> _EXERCISE REQUIREMENTS_: Wherever pictures appear in the listing below, leave them out, and copy exactly, and only, everything from the line with "ms = milliseconds; n = number." down to the line with "Figure 7. The".

> _RECORDED DATA_:
——————

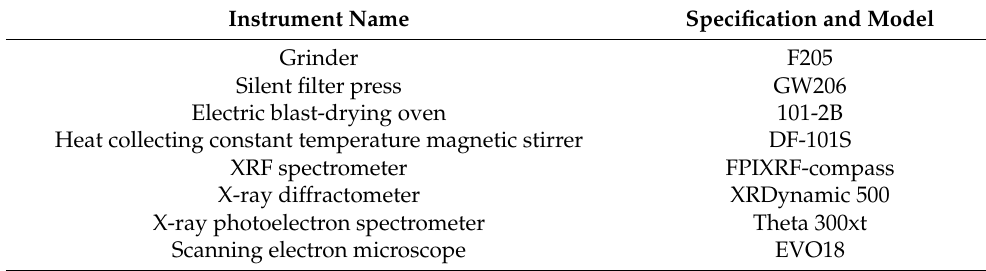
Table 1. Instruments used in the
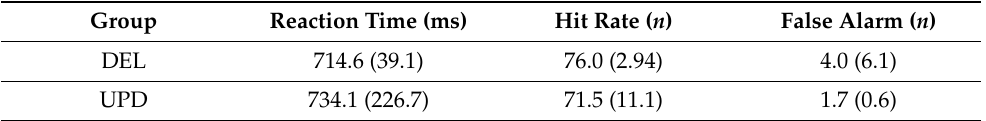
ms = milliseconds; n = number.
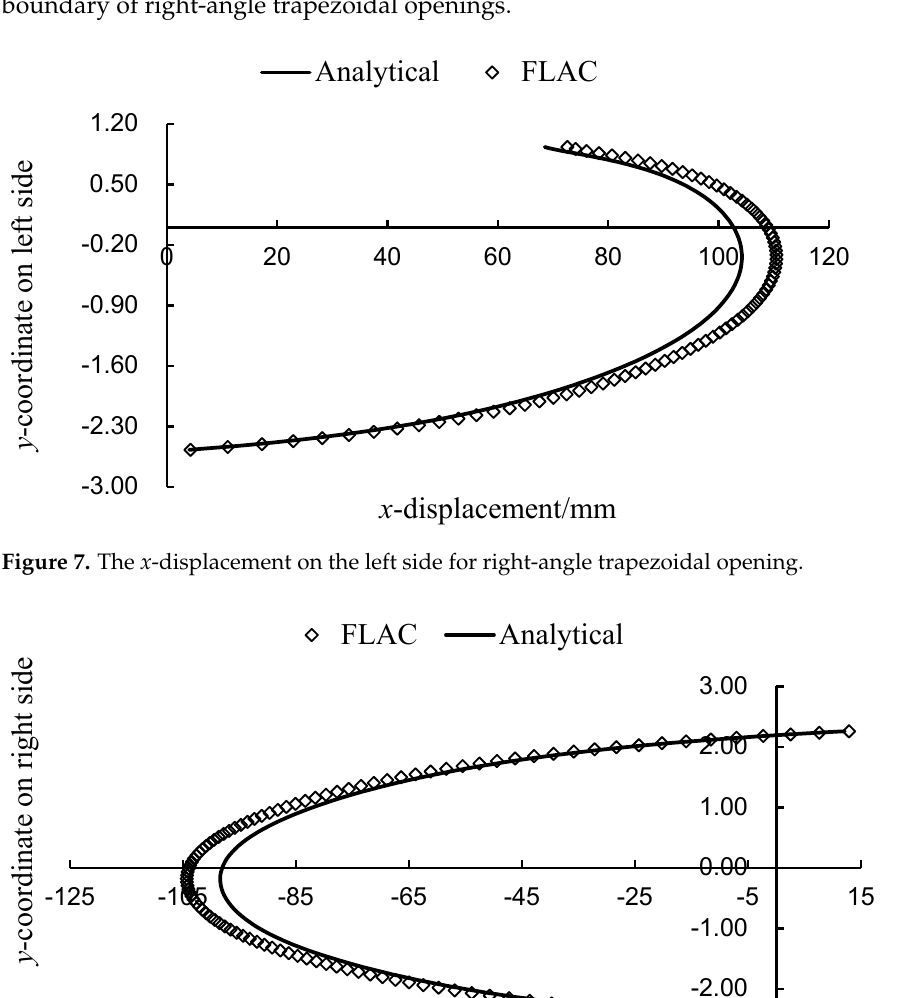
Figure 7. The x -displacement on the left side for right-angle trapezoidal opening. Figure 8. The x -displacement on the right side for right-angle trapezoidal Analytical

——————

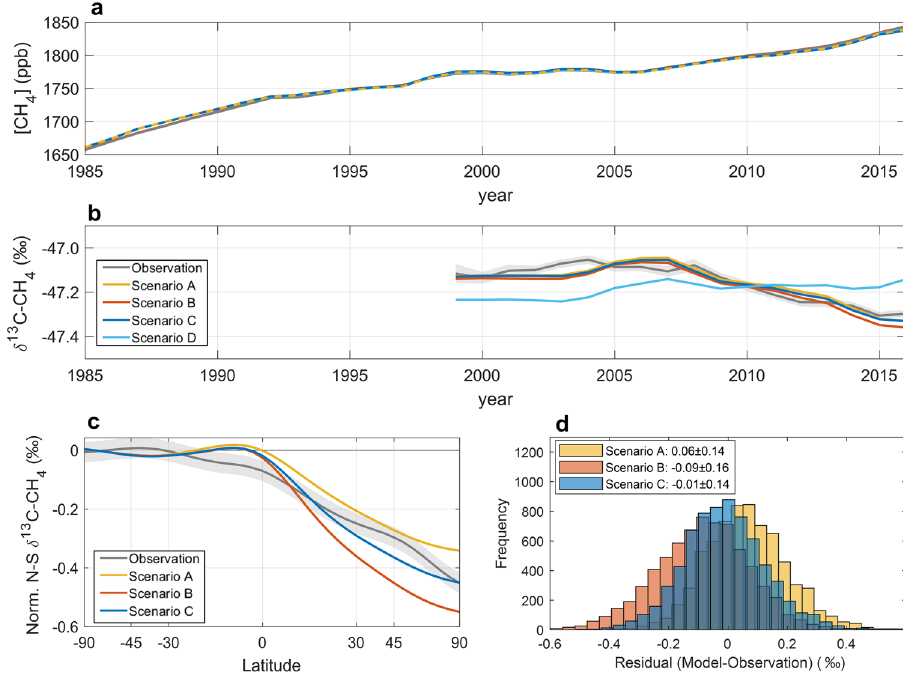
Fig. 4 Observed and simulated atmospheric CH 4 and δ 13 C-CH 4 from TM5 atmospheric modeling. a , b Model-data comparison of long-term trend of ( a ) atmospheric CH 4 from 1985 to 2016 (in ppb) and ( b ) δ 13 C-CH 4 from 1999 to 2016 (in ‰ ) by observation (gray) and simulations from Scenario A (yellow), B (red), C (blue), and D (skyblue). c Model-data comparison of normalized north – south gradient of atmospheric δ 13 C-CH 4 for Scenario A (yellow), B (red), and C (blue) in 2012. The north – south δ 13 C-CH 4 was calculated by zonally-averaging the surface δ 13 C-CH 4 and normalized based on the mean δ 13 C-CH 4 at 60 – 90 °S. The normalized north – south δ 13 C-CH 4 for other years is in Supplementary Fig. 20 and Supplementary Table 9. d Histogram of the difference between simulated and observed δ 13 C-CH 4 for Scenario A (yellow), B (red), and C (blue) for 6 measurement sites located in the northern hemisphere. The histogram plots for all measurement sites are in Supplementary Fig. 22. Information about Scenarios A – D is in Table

——————

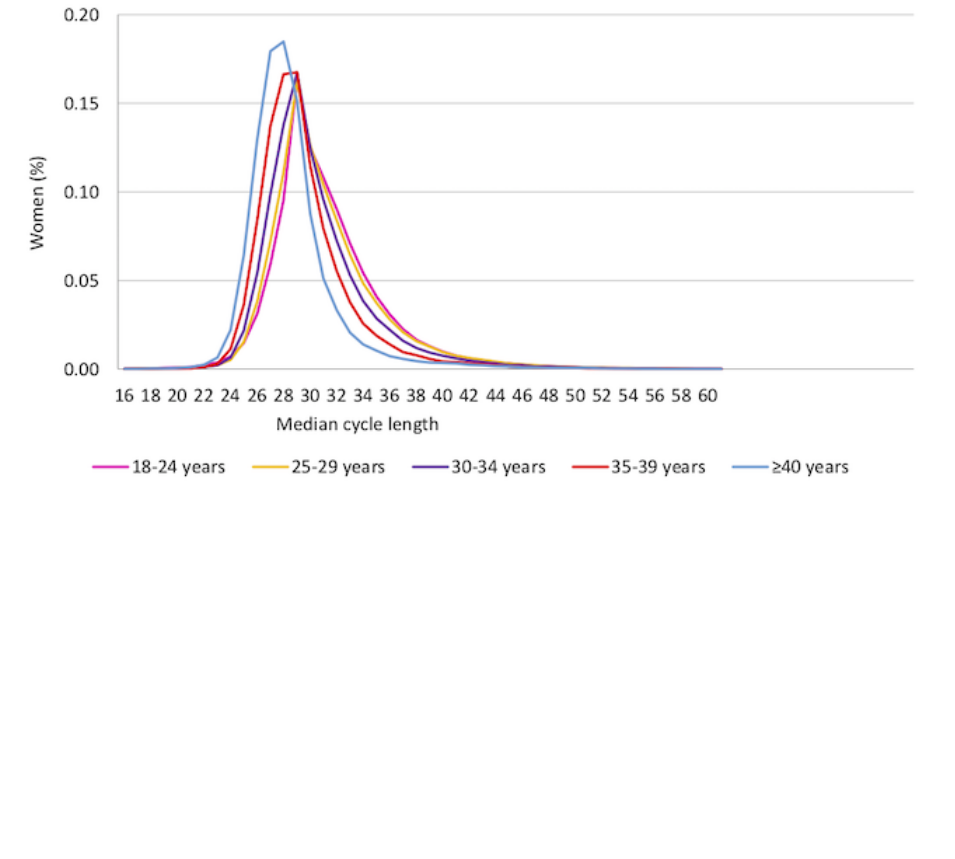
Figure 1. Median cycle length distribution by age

——————

> _SOLUTION TO THE PROBLEM_:
ms = milliseconds; n = number.
Figure 7. The x -displacement on the left side for right-angle trapezoidal opening. Figure 8. The x -displacement on the right side for right-angle trapezoidal Analytical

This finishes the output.